>>>>>

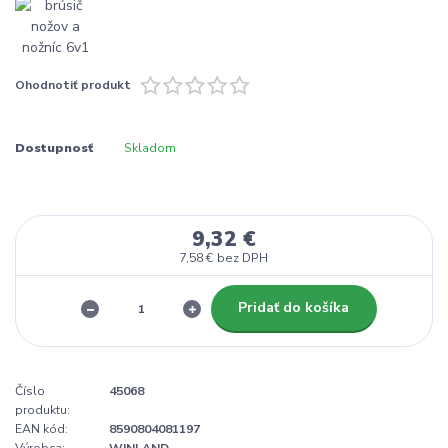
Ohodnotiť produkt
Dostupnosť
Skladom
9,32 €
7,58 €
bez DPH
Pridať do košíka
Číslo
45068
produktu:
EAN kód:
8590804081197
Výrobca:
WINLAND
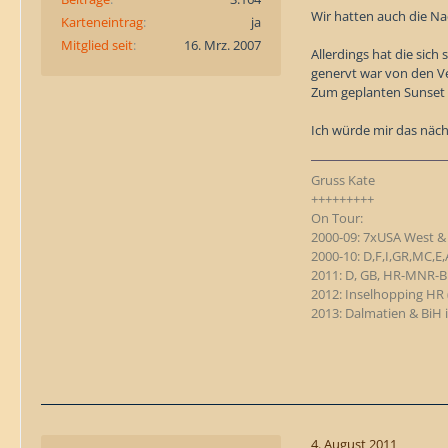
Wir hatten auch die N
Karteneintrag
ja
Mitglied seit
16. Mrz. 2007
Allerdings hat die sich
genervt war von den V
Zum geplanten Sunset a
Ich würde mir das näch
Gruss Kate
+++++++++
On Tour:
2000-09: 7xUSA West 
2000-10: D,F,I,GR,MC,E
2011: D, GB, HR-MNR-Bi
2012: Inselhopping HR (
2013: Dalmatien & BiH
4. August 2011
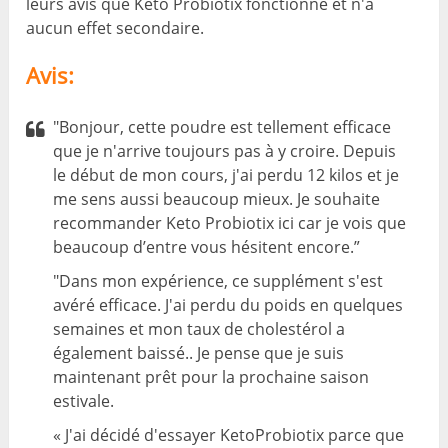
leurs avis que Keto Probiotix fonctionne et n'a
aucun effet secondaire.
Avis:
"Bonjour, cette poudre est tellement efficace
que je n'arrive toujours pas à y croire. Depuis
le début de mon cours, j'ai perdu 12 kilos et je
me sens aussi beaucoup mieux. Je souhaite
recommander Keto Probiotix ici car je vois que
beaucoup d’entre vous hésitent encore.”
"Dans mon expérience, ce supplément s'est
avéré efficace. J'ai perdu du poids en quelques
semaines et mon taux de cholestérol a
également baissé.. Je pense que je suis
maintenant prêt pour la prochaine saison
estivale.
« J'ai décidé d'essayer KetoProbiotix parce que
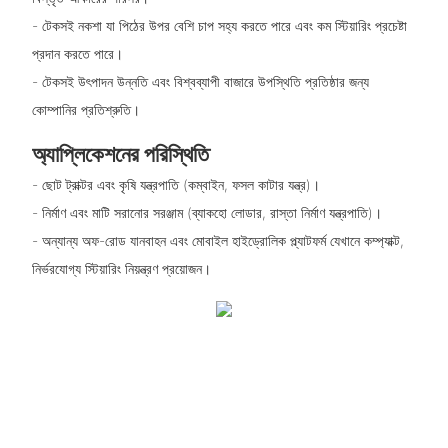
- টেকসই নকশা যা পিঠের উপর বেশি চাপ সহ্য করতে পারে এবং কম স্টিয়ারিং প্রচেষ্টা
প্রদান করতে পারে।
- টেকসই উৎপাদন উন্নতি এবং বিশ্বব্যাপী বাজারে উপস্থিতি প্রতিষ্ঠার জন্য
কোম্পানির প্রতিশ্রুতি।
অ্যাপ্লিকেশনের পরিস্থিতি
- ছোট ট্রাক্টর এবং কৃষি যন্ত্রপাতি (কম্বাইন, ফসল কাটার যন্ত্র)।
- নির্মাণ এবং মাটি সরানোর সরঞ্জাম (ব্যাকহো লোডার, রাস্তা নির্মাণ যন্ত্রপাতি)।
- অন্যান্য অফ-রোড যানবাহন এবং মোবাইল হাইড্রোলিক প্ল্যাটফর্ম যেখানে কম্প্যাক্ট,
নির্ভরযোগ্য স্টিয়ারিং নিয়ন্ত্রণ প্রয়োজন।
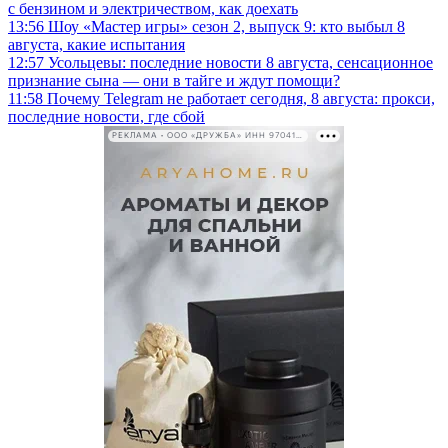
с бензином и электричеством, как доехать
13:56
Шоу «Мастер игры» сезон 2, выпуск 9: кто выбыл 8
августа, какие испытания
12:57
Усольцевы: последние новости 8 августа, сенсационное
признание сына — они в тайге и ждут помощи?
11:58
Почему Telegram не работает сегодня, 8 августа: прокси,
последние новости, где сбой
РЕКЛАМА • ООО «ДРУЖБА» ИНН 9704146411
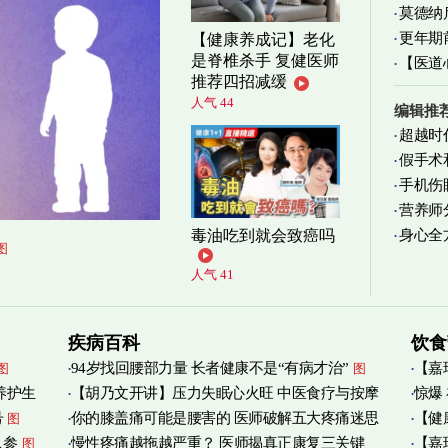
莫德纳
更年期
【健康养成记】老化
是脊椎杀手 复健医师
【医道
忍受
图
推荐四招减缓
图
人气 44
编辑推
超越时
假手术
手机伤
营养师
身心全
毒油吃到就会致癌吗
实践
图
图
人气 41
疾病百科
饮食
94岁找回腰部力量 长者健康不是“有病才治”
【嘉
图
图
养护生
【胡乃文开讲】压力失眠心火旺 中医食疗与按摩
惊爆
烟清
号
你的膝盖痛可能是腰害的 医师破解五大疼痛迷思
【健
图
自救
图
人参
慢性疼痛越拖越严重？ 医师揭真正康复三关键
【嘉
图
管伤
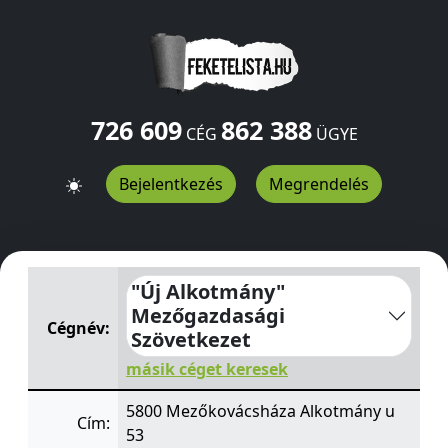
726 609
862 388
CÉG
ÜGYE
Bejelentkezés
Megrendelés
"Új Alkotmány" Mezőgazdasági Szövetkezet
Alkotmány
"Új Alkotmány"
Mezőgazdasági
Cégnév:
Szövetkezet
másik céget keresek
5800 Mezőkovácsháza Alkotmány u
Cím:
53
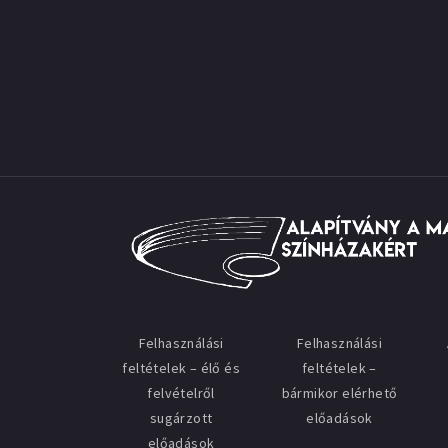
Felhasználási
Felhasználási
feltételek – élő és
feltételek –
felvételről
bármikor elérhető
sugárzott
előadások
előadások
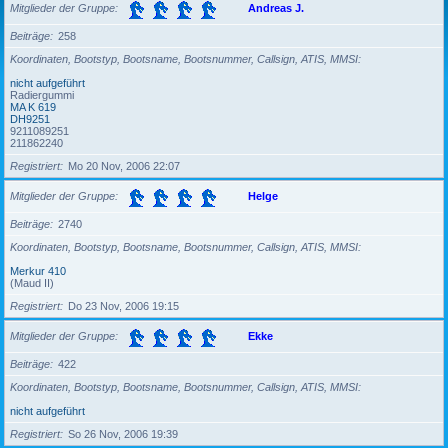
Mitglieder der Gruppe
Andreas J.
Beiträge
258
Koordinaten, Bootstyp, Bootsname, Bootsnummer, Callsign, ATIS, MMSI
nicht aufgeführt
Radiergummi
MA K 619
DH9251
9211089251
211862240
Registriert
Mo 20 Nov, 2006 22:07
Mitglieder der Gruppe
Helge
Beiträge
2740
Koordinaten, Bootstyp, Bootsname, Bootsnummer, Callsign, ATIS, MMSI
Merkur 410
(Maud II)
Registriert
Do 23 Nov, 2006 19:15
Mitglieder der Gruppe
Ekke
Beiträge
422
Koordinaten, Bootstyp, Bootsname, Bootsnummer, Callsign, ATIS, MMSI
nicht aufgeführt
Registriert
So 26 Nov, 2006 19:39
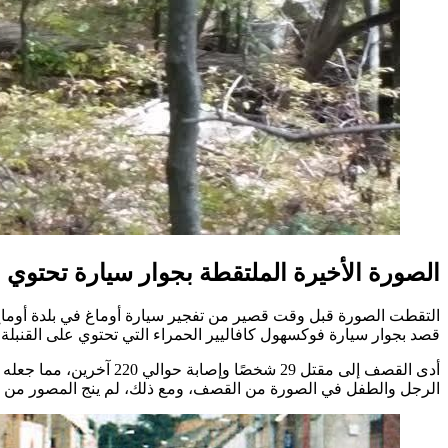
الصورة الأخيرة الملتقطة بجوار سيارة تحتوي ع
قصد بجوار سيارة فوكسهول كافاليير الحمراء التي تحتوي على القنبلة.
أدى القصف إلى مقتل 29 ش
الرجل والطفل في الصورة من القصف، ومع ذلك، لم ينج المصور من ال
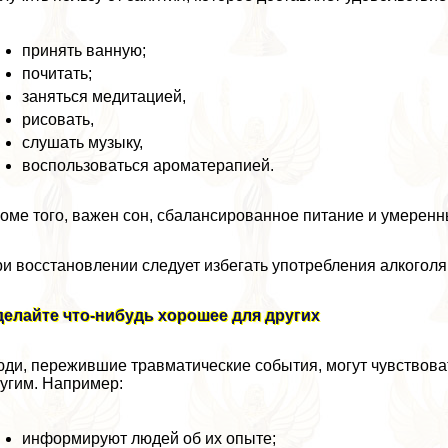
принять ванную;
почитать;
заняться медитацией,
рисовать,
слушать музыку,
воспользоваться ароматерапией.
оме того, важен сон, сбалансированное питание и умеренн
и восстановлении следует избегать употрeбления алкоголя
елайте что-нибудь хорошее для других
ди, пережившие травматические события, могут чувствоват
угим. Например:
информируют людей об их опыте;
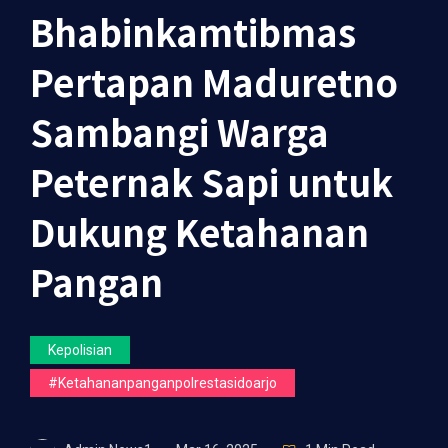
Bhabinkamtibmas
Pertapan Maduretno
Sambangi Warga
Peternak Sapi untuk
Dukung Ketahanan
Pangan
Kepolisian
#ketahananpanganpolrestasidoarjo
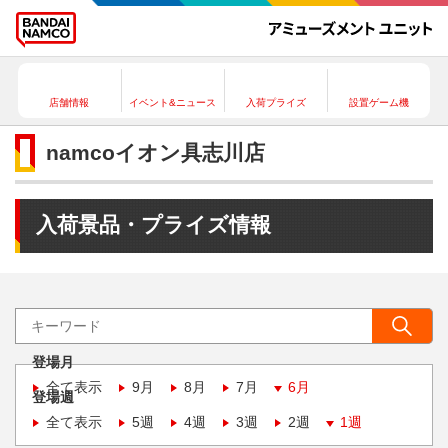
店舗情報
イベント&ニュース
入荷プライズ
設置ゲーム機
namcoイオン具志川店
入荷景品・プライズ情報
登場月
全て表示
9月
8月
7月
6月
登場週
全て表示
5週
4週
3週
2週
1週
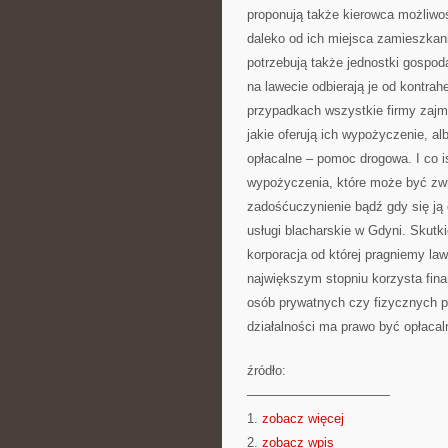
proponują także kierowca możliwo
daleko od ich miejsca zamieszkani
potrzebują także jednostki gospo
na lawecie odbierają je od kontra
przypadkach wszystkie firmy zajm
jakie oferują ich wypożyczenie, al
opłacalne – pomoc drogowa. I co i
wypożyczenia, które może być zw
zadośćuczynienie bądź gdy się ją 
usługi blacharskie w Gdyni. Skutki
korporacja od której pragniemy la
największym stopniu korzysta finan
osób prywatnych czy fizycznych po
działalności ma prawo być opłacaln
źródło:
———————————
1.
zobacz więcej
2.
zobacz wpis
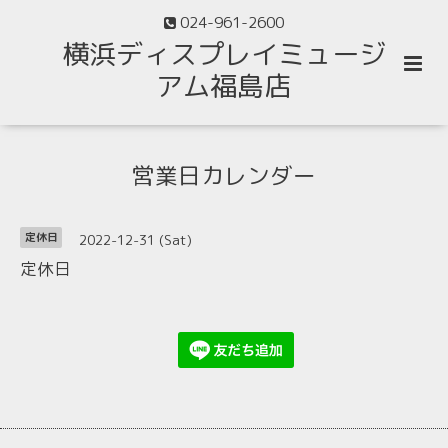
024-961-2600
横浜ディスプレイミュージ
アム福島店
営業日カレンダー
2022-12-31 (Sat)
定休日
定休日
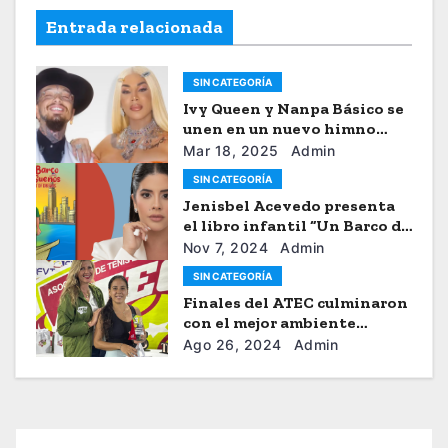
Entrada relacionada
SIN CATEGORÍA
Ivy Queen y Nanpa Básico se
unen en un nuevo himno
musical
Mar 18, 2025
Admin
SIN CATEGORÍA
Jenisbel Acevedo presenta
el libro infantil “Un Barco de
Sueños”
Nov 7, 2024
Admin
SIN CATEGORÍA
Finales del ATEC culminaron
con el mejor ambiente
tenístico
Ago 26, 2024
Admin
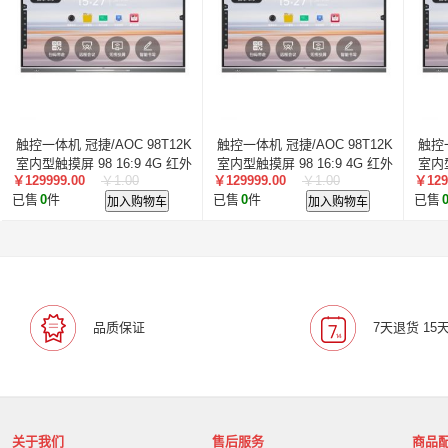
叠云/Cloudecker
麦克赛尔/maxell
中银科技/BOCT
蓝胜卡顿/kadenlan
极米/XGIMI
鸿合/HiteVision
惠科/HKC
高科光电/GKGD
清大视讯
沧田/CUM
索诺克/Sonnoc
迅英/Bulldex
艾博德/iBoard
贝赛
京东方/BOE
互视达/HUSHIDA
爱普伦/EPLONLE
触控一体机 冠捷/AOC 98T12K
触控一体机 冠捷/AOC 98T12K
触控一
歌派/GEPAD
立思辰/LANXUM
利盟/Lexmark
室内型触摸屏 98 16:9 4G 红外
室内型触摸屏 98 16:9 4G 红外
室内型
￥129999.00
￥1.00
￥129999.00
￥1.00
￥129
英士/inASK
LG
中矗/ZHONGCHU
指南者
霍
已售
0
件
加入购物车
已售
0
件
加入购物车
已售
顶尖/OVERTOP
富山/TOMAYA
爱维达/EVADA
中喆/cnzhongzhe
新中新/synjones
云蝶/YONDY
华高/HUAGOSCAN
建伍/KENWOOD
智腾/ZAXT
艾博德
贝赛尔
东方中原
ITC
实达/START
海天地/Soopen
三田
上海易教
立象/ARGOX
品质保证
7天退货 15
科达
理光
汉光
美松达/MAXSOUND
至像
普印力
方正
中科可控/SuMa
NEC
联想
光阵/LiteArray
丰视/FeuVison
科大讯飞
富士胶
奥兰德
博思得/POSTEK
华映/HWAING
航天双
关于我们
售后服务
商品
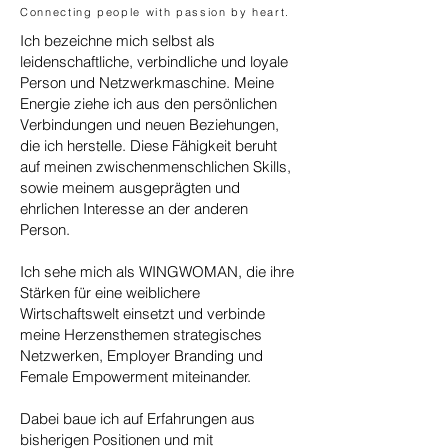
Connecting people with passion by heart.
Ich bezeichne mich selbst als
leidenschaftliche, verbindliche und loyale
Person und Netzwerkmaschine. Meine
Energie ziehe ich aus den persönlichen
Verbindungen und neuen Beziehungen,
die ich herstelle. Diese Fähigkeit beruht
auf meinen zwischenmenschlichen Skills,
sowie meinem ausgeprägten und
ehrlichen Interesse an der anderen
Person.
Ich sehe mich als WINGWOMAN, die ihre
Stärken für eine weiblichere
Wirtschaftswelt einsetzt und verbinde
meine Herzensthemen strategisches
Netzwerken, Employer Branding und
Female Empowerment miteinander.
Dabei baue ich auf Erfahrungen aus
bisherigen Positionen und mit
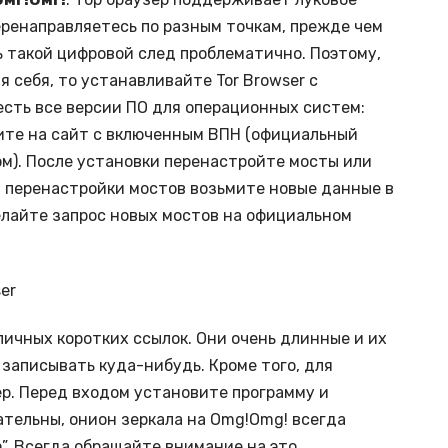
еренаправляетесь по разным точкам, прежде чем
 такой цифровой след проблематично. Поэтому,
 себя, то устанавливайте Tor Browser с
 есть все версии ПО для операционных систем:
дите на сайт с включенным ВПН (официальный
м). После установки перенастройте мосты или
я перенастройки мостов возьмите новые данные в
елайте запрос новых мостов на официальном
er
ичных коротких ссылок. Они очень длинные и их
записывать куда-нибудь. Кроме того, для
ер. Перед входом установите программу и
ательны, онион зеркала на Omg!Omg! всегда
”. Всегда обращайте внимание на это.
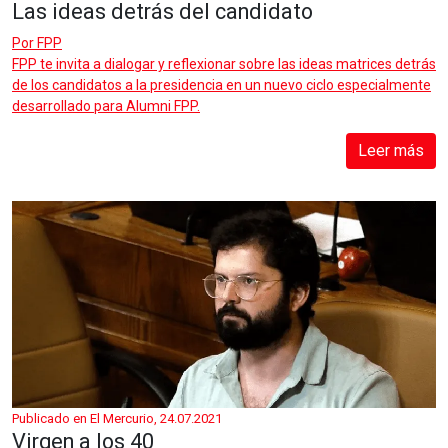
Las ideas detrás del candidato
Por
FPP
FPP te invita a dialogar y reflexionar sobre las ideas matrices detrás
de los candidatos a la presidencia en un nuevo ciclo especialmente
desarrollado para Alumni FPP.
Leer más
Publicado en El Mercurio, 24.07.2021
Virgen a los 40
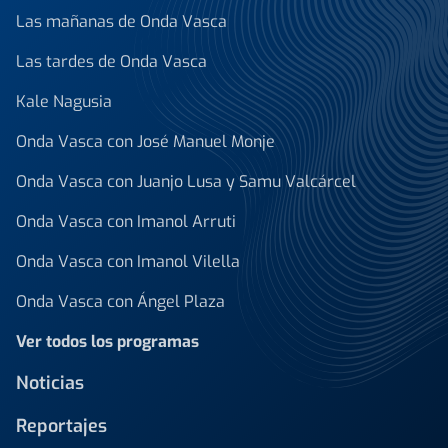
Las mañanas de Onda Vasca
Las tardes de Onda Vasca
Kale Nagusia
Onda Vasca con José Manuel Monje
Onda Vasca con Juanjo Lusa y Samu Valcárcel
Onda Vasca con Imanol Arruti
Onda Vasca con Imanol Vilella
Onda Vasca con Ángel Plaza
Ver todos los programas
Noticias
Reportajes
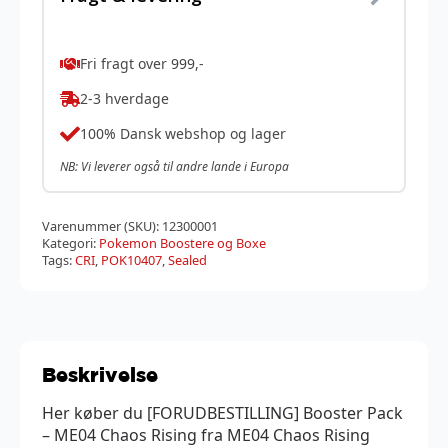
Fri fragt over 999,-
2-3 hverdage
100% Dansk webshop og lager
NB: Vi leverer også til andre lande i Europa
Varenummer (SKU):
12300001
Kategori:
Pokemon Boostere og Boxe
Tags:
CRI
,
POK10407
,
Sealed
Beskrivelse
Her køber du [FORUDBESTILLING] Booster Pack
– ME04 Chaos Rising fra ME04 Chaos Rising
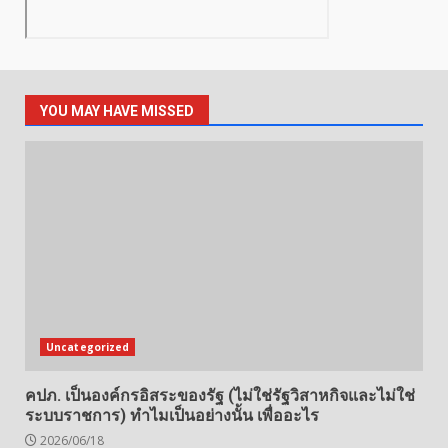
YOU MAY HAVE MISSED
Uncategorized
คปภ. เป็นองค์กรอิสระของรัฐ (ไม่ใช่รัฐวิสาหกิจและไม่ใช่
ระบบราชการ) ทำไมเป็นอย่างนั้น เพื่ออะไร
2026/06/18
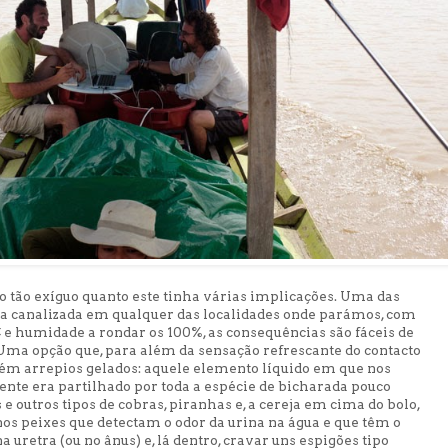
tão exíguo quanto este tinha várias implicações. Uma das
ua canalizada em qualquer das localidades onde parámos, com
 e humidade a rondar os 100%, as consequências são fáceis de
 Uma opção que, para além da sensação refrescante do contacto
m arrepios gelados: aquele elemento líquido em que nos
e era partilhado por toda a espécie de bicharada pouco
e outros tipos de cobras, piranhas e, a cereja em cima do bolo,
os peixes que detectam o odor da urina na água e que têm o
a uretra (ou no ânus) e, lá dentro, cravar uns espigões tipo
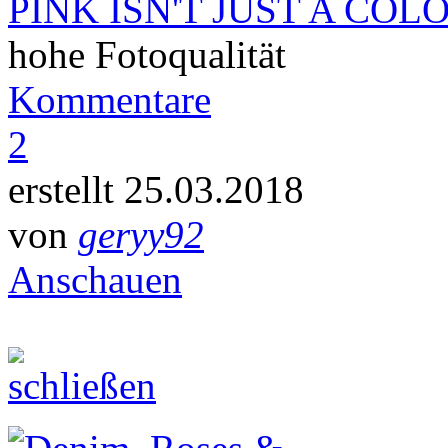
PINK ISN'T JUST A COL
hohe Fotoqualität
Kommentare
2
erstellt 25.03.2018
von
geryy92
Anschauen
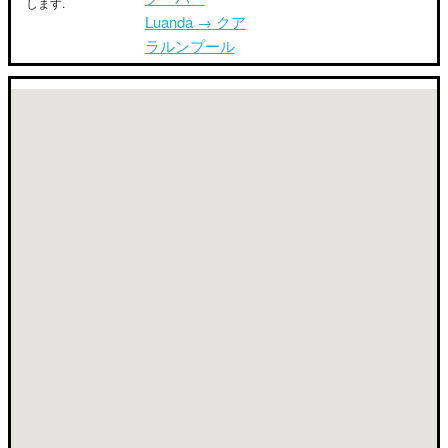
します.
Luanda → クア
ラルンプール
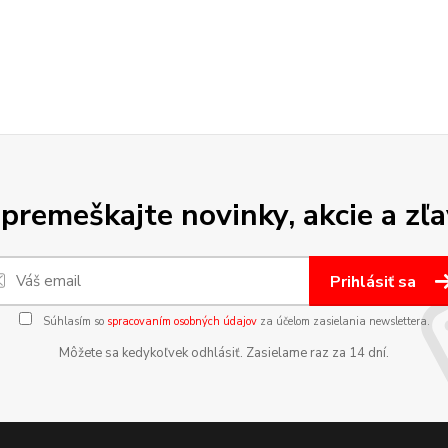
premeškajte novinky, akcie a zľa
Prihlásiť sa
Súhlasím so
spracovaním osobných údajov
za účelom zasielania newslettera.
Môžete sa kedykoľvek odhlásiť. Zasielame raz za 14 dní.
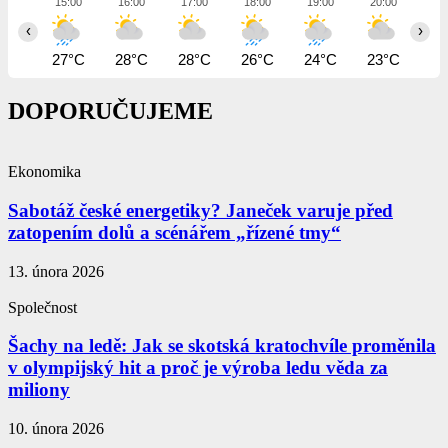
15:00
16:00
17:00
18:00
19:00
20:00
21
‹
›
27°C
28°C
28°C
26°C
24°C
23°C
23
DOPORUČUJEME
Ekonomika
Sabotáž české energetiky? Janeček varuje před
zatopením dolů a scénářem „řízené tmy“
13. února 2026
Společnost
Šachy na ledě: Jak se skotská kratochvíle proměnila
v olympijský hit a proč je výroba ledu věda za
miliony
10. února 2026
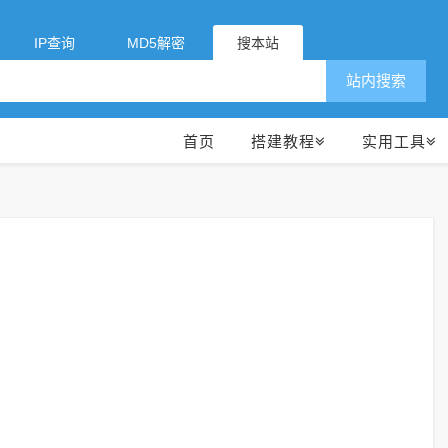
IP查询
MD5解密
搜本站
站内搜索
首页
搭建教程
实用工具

<<<<<

Your answer must be the exact lines of the records from the first one through the line containing "- টেকসই উৎপাদন", with no pictures in it.

RESULT BELOW:
Ohodnotiť produkt
Dostupnosť
Skladom
9,32 €
7,58 €
bez DPH
Pridať do košíka
Číslo
45068
produktu:
EAN kód:
8590804081197
Výrobca:
WINLAND
Wir hatten auch die N
Karteneintrag
ja
Mitglied seit
16. Mrz. 2007
Allerdings hat die sich
genervt war von den V
Zum geplanten Sunset a
Ich würde mir das näch
Gruss Kate
+++++++++
On Tour:
2000-09: 7xUSA West 
2000-10: D,F,I,GR,MC,E
2011: D, GB, HR-MNR-Bi
2012: Inselhopping HR (
2013: Dalmatien & BiH
4. August 2011
leurs avis que Keto Probiotix fonctionne et n'a
aucun effet secondaire.
Avis:
"Bonjour, cette poudre est tellement efficace
que je n'arrive toujours pas à y croire. Depuis
le début de mon cours, j'ai perdu 12 kilos et je
me sens aussi beaucoup mieux. Je souhaite
recommander Keto Probiotix ici car je vois que
beaucoup d’entre vous hésitent encore.”
"Dans mon expérience, ce supplément s'est
avéré efficace. J'ai perdu du poids en quelques
semaines et mon taux de cholestérol a
également baissé.. Je pense que je suis
maintenant prêt pour la prochaine saison
estivale.
« J'ai décidé d'essayer KetoProbiotix parce que
- টেকসই নকশা যা পিঠের উপর বেশি চাপ সহ্য করতে পারে এবং কম স্টিয়ারিং প্রচেষ্টা
প্রদান করতে পারে।
- টেকসই উৎপাদন উন্নতি এবং বিশ্বব্যাপী বাজারে উপস্থিতি প্রতিষ্ঠার জন্য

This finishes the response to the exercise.